**TASKS AND EXERCISES**:
**1)** In the RSA post, what is the text from "Hello, I couldn't" up to and including "the smart guys."? Copy it verbatim.
**2)** Why does the code in the RSA post use the smallest keys the generator found in two hours? Answer in one to three sentences.

**PASSAGE GIVEN**:

——

RSA Encryption Example

[Booger]

Hello, I couldn't find any example of RSA on these forums. So using PDwer's big math code he posted, I present a slow but working RSA Encryption method.

Posted here to be Optimized by the smart guys.

Dont run with the debugger in use unless you want to wait much longer for a result.

Its way to slow to use my RSA Key Generator code with, so is using the smallest keys my Generator could find in 2 hours.

Code: Select all

;Uses PDwer's Big Math Code on forums.
;RSA implemented by Booger
Structure Bytes
    Byte.b[0]
EndStructure

Declare.s String(Char.s, Length.l)
Declare.l IsBiggerInt(BiggerNum.s, SmallerNum.s )
Declare.s BigDivide(DivThis.s, byThis.s)
Declare.s BigMultiply(Num1.s,Num2.s)
Declare.s BigSubtract(Num1.s, Num2.s) ; Answer = Num1 - Num2 (negative output not handled yet)
Declare.s BigAdd(Num1.s, Num2.s)
Declare.s BigSquared(Num.s)
Declare.s BigPow(Num.s, pow.l)


Procedure.s BigSquared(Num.s)

    carry.l = 0

    Num1Len = Len(num)
    Num2len = Num1Len
   
    AnswerLen = Num1len + Num2len ;+1
   
    Dim BCD1.l(Answerlen)
    Dim BCD2.l(Answerlen)
    Dim BCDA.l(Answerlen)
 
    ;Get Data out of string
    *BytePtr1.Bytes = @Num
    *BytePtr2.Bytes = @Num
   
    For i = 1 To Num1len
        ;bcd1(i) = Val(Mid(Num1,Num1len - i +1 ,1))
        bcd1(i) = *BytePtr1\Byte[Num1len - i] -48
        bcd2(i) = bcd1(i)
    Next
   
    ;multiply
    For L1.l = 1 To Num1len    ;lower number
        carry = 0
        Digit.l = L1;1     
        For L2.l = 1 To Num2len  ;upper number
            BCDA(Digit) + (BCD1(L1) * BCD2(L2)) + carry
            carry = Int(BCDA(Digit) / 10)  ;int()

——

**DATA SECTION**:
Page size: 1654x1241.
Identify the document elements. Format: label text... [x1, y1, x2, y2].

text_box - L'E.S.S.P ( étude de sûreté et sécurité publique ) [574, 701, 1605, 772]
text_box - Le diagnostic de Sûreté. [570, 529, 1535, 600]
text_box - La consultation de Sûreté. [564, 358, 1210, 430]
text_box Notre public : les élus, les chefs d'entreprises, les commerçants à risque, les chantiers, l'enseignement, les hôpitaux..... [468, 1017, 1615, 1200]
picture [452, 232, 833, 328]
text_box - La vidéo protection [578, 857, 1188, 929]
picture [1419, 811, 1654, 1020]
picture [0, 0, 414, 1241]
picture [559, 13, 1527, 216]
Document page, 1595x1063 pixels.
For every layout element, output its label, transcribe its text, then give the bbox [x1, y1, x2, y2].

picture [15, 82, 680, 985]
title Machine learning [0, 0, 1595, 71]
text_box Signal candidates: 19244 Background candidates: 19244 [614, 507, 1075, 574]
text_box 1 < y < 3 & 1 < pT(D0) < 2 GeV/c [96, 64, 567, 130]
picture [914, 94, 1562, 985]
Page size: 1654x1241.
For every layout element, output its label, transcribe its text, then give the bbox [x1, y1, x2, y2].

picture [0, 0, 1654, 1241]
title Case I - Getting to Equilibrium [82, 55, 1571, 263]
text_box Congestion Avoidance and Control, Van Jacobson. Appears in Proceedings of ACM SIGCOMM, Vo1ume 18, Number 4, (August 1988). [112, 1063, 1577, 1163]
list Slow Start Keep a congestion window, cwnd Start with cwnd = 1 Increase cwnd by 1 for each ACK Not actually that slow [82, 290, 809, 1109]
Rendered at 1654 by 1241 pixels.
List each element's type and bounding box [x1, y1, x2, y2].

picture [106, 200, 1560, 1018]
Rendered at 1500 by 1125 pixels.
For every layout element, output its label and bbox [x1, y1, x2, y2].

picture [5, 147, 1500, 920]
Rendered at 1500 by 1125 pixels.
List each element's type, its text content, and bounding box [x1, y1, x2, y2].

——

**EXERCISE ANSWERS**:
**1)**
Hello, I couldn't find any example of RSA on these forums. So using PDwer's big math code he posted, I present a slow but working RSA Encryption method.

Posted here to be Optimized by the smart guys.

**2)** The RSA method is far too slow to use with keys from the RSA Key Generator code. So it uses the smallest keys that generator could find in two hours.